*Given data:*
***
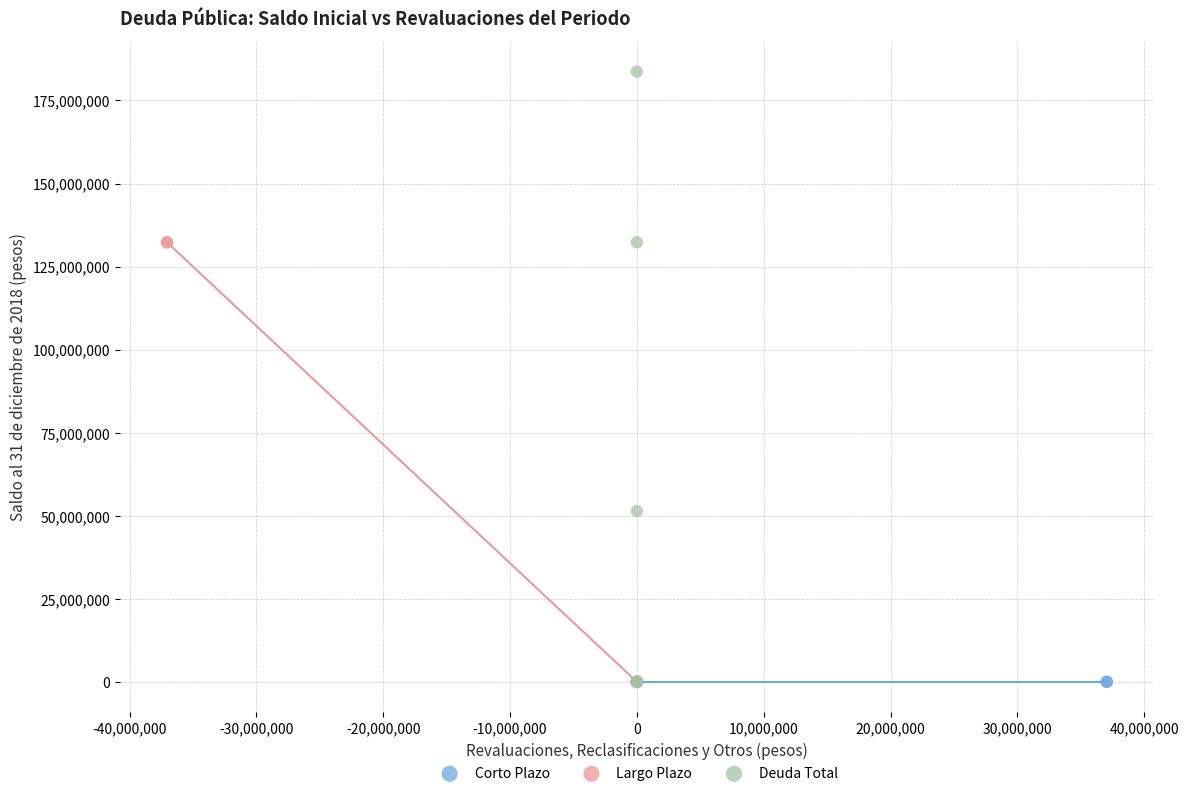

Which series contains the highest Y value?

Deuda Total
***
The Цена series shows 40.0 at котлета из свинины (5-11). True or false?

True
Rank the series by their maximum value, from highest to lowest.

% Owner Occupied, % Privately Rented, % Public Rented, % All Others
***
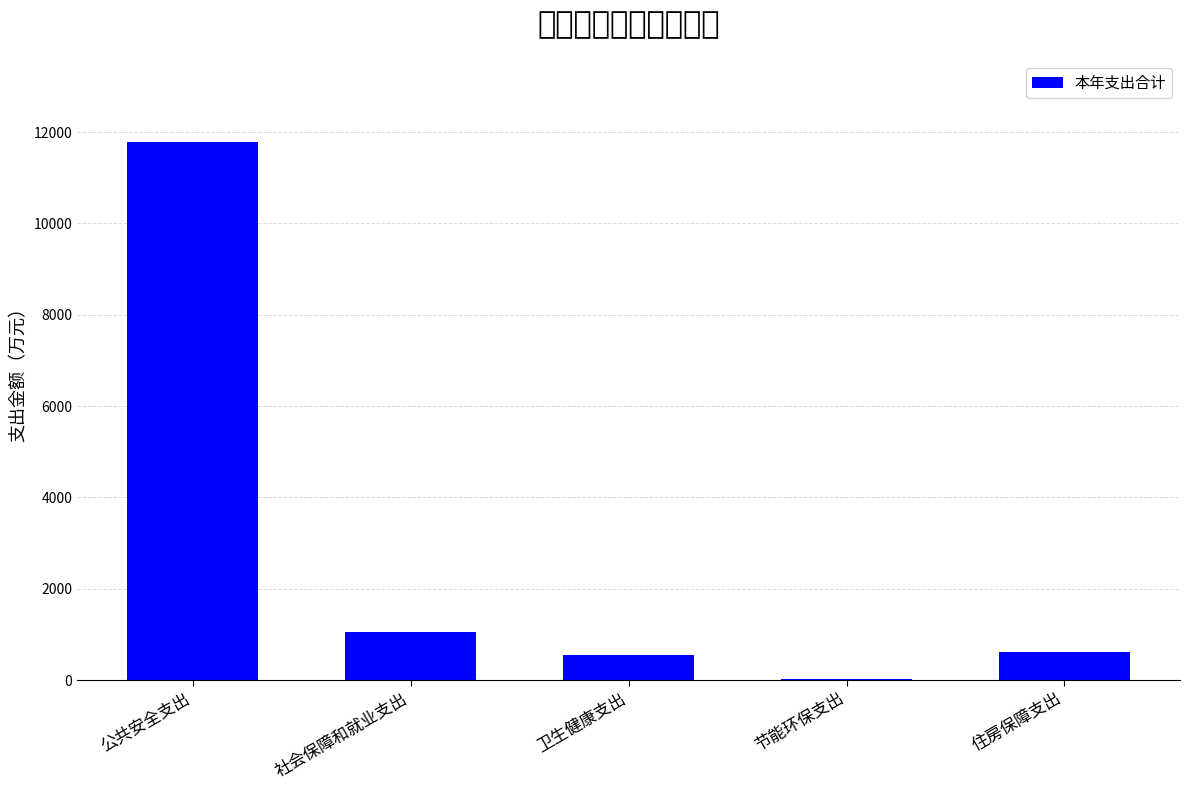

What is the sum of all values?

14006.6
***
*What you have to do:* Pull out every line in the entries above that contains the word "True", and copy each of those lines in full.

*Problem solution:*
The Цена series shows 40.0 at котлета из свинины (5-11). True or false?
True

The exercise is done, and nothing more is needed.